> **TEXTO PROPORCIONADO**:
▶
El empresario Wálter Kissling Gam, quien pasó de ser vendedor de chocolates en bicicleta a presidente ejecutivo de la multinacional H.B. Fuller, falleció ayer, en el hospital Cima, San José.
El deceso se produjo en en la tarde, luego de que horas antes ingresó de emergencia. Su cuerpo estará hoy, de 9 a. m. a 12 mediodía, en la Funeraria del Recuerdo, Barrio Don Bosco.
El empresario, nacido el 25 de abril de 1931 (tenía 70 años de edad), fue fundador del Instituto Centroamericano de Administración de Empresas (Incae).
Presidió esa institución durante 16 años, porque su convencimiento era que la educación es la respuesta a todos los problemas.
También fue director del Banco Central, socio fundador del Banco Banex, expresidente de la Cámara de Industrias, director de la empresa Atlas y desde el 16 de diciembre de 1997 era miembro de la Junta Directiva del Grupo Nación.
Antes, desde el 12 de diciembre de 1995, estuvo en el comité de vigilancia de esta empresa periodística.
Kissling, de padre suizo y madre austriaca, nació en Limón, y junto a Cecilia Jiménez Lara procreó cinco hijos. En el año 1957 ingresó a Kativo Chemical, empresa que reconstruyó "de las cenizas" cuando el río Reventado arrasó su planta productora en 1963.
Hace unos años, recordó sobre esa tragedia: "Un banquero me recomendó declararnos en quiebra. Eso fue para mí como un chuzazo y por eso decidimos reconstruirnos. Esa tragedia sirvió para podar un montón de cosas innecesarias y levantar una empresa nueva más vigorosa".
◀
Elementos del conjunto de datos
▶
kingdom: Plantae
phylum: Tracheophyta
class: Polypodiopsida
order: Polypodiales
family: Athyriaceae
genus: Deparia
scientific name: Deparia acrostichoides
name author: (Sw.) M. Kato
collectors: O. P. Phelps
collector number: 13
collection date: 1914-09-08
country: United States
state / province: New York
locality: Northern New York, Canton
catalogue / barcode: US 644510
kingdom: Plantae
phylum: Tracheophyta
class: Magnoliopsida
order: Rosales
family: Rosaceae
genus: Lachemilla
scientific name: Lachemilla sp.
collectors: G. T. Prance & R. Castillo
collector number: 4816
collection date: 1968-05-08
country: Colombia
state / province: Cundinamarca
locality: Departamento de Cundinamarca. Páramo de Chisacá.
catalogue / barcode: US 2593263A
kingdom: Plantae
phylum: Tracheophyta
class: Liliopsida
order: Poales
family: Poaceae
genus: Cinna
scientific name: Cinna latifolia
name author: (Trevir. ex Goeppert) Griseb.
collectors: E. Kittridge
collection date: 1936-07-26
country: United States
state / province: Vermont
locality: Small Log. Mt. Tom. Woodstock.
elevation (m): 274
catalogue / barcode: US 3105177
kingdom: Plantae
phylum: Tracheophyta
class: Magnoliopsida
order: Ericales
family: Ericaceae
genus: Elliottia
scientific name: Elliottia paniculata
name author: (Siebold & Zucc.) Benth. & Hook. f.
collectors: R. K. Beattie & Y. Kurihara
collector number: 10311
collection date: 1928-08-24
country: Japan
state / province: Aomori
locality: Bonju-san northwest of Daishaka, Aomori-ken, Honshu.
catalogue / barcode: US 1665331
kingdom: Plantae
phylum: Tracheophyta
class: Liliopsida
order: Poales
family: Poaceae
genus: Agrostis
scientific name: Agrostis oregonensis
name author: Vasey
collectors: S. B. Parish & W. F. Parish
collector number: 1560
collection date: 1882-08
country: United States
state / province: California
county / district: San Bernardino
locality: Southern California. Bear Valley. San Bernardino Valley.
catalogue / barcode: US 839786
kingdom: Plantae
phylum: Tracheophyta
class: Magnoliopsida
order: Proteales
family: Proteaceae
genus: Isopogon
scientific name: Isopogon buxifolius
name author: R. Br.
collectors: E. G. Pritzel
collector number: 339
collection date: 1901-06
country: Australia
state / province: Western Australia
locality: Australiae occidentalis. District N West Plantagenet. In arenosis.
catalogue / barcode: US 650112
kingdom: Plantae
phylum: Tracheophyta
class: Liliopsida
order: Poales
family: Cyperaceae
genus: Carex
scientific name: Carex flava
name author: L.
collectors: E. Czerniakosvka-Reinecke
◀
> **TAREA ASIGNADA**: Continúa la nota sobre el fallecimiento de Wálter Kissling Gam a partir de su última oración.

> **RESPUESTA**:
En 1967 pasó a la transnacional H.B. Fuller, donde ascendió hasta el puesto máximo de esa compañía a nivel mundial: presidente ejecutivo. Así se convirtió en el segundo latinoamericano en estar a la cabeza de una industria de ese tamaño, ubicada entre las 500 compañías más importantes de Estados Unidos. En 1998 se retiró.
Dolor en Costa Rica
Ayer, el sector empresarial costarricense y el académico lamentaron ayer su partida, pues lo consideraron un líder que hizo más fuertes a las muchas instituciones y empresas por las que pasó.
Las comunidades también están de luto. Este empresario fue el promotor y fundador de la Asociación de Empresas para el Desarrollo.
El empresario privado tiene que contribuir y ayudar a que su comunidad sea próspera para el beneficio de todos, decía Kissling.
El rector del Incae, Roberto Artavia, expresó que la partida de Kissling es un golpe enorme para la institución y que la enfermedad de don Wálter fue tan repentina que no esperaban este desenlace.
Reveló que el Consejo directivo del Instituto había tomado la decisión de que el campus lleve el nombre del empresario, a partir del 1 de febrero. El acuerdo fue tomado el 14 de enero y por unanimidad.
Según Artavia, Don Walter fue un ejemplo para todos en esa institución, pues refleja los valores del INCAE.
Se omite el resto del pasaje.